- _What this task involves_
Rewrite the material from the line with "family: Gentianaceae" through the end as a numbered list, with both that line and the last one included. Skip any blank lines and leave the pictures out of the answer.

- _Task material_
※

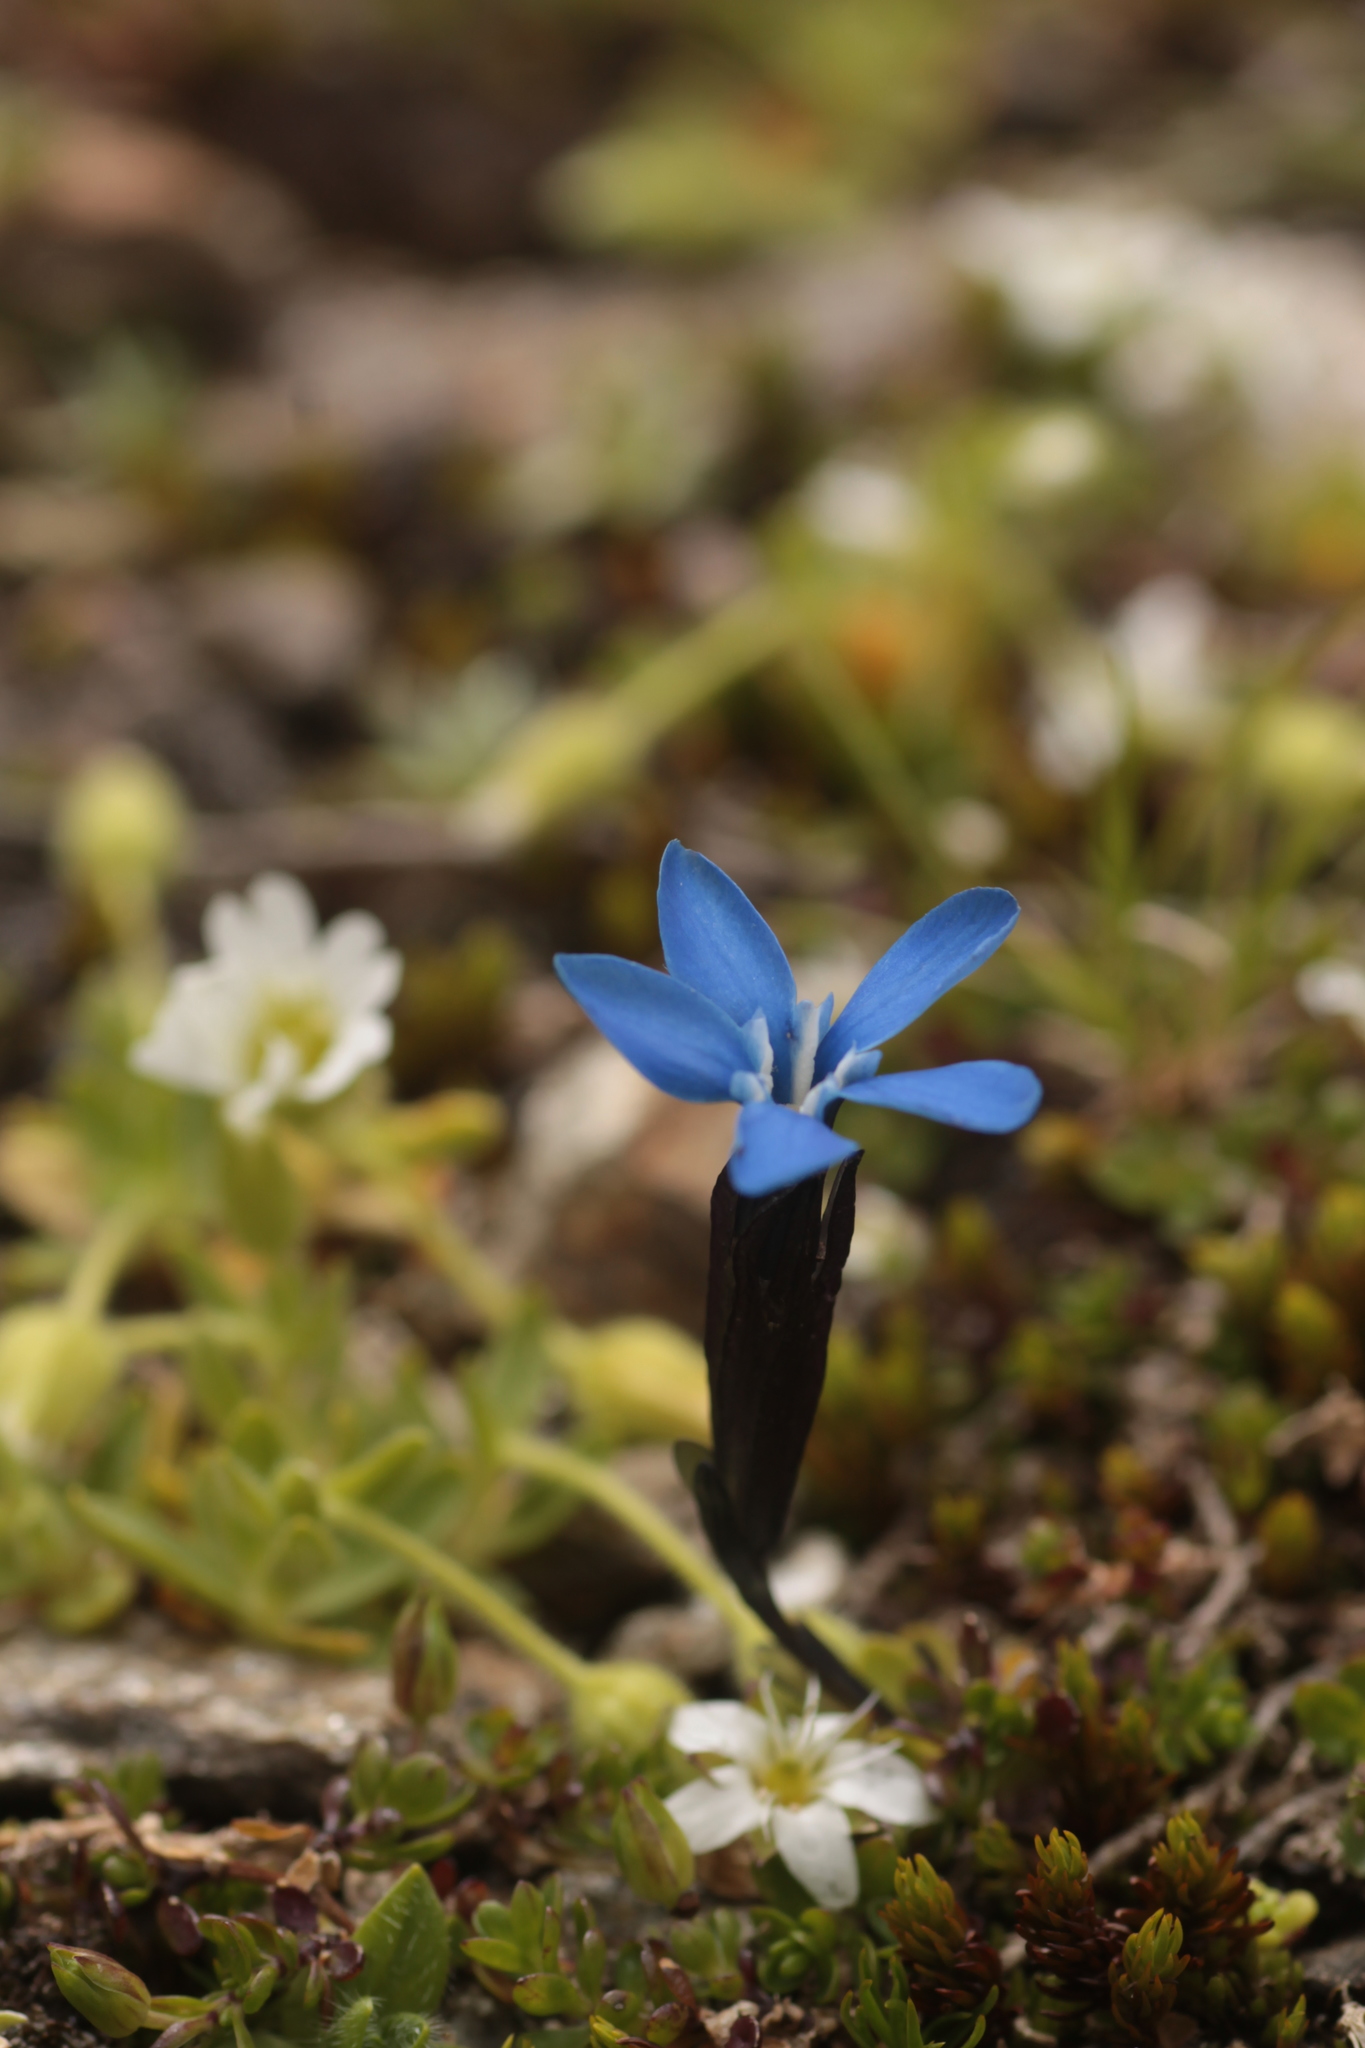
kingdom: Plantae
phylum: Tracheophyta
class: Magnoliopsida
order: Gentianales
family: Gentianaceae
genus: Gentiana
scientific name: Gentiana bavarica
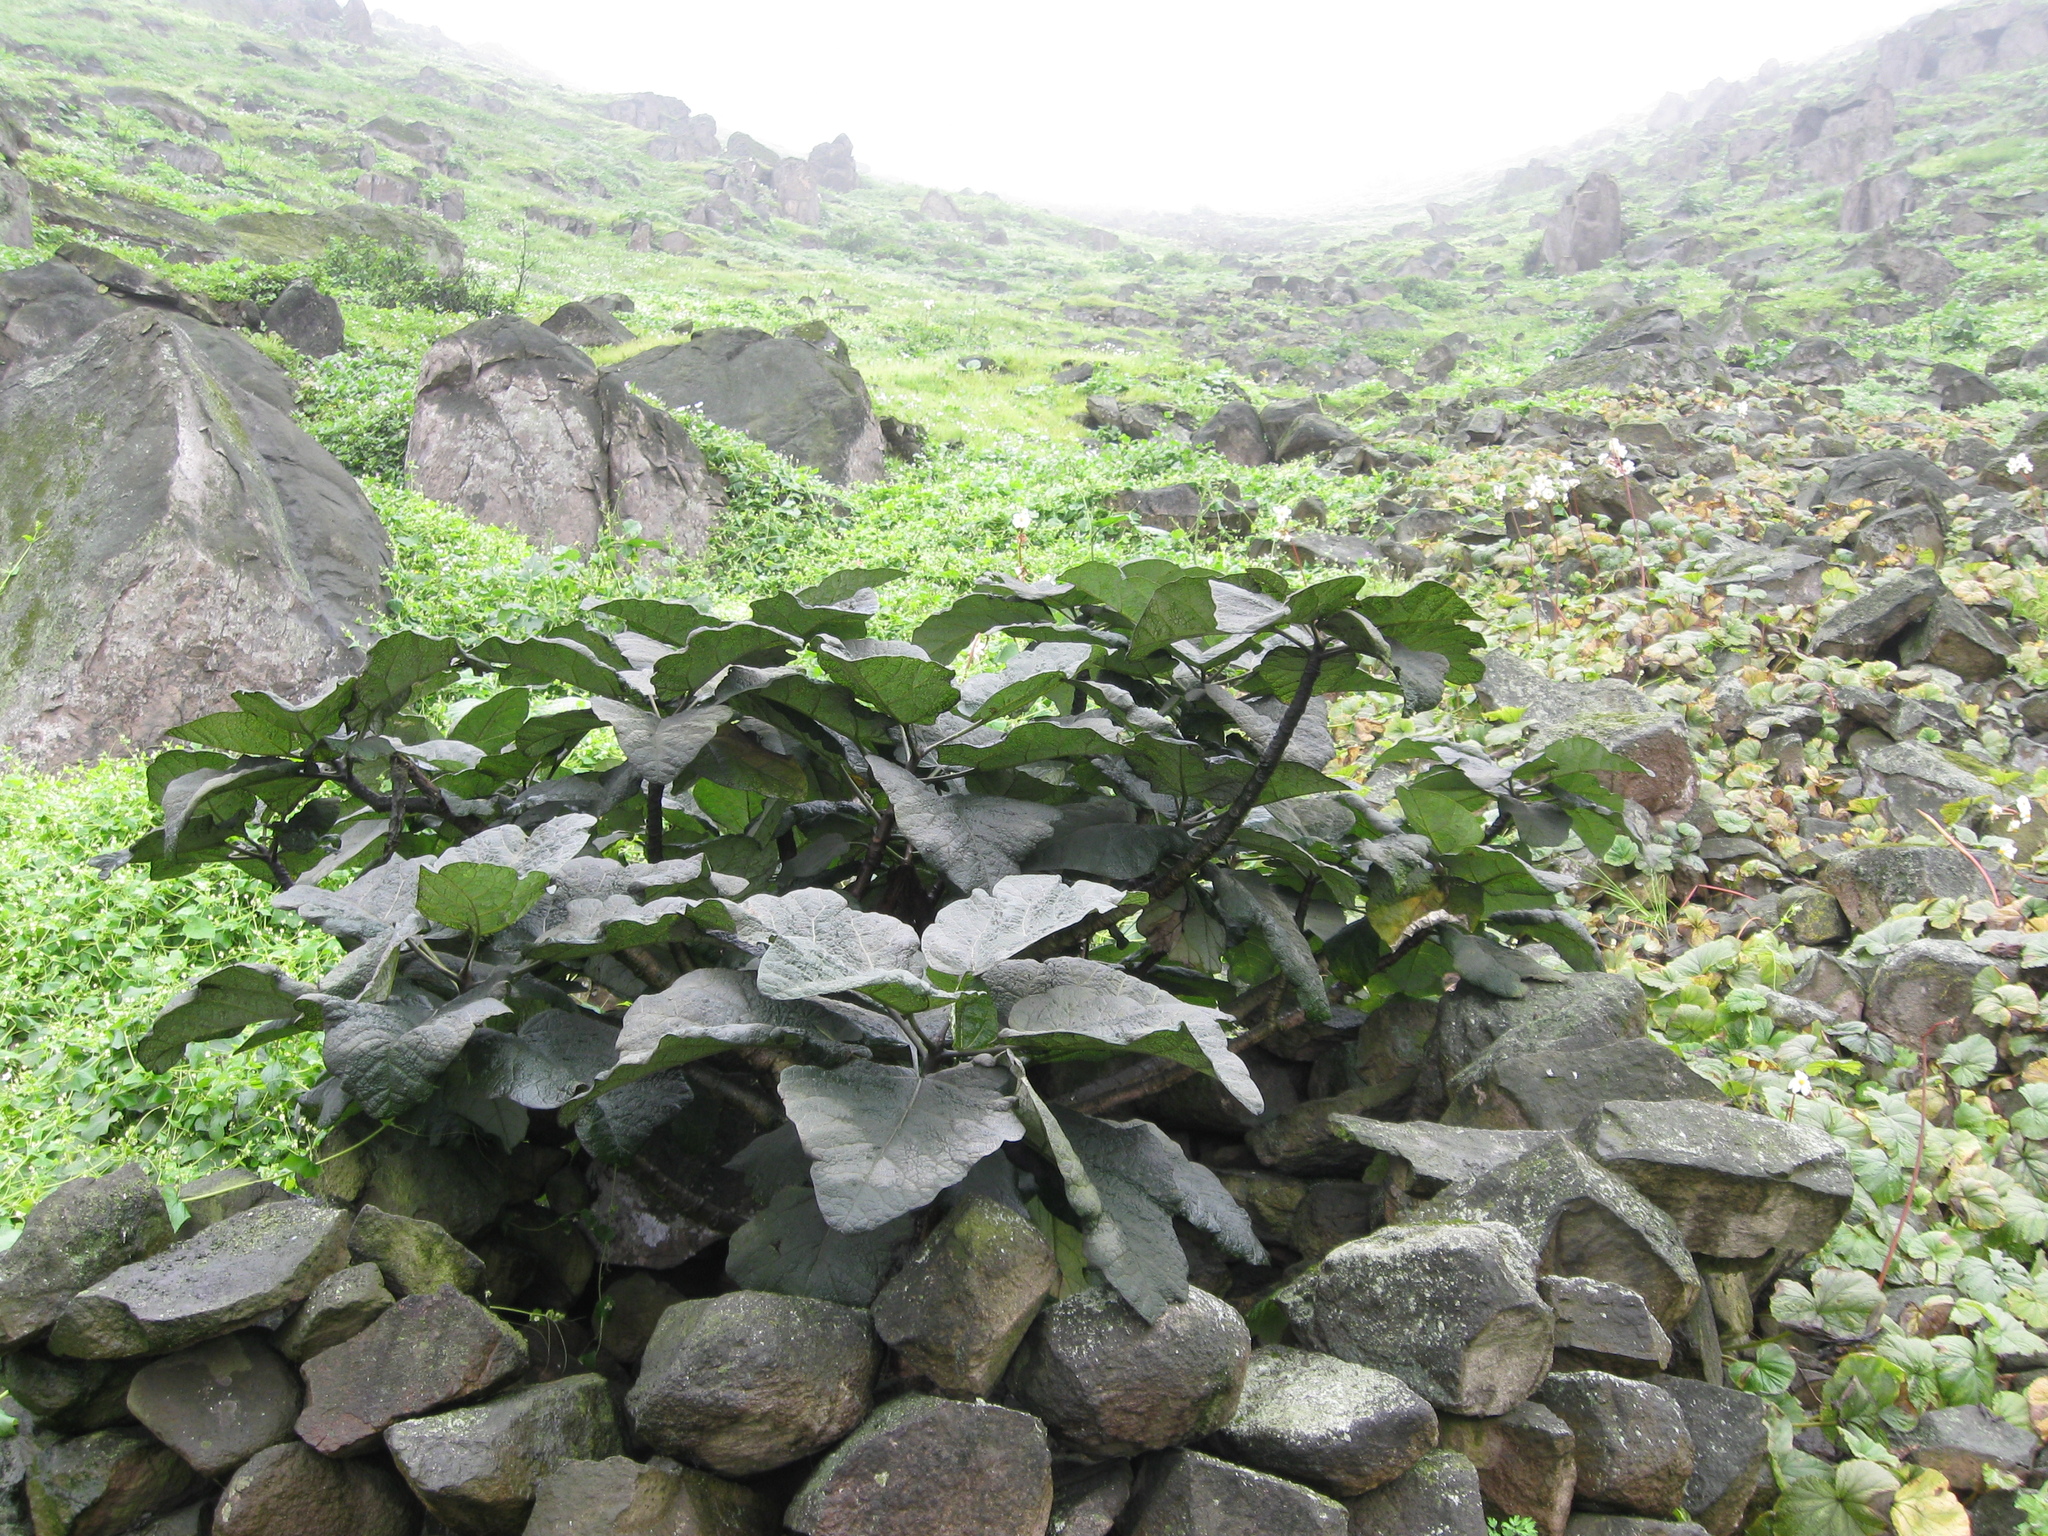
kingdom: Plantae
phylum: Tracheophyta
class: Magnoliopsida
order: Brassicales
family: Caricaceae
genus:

※

- _Result for this exercise_
1. family: Gentianaceae
2. genus: Gentiana
3. scientific name: Gentiana bavarica
4. kingdom: Plantae
5. phylum: Tracheophyta
6. class: Magnoliopsida
7. order: Brassicales
8. family: Caricaceae
9. genus:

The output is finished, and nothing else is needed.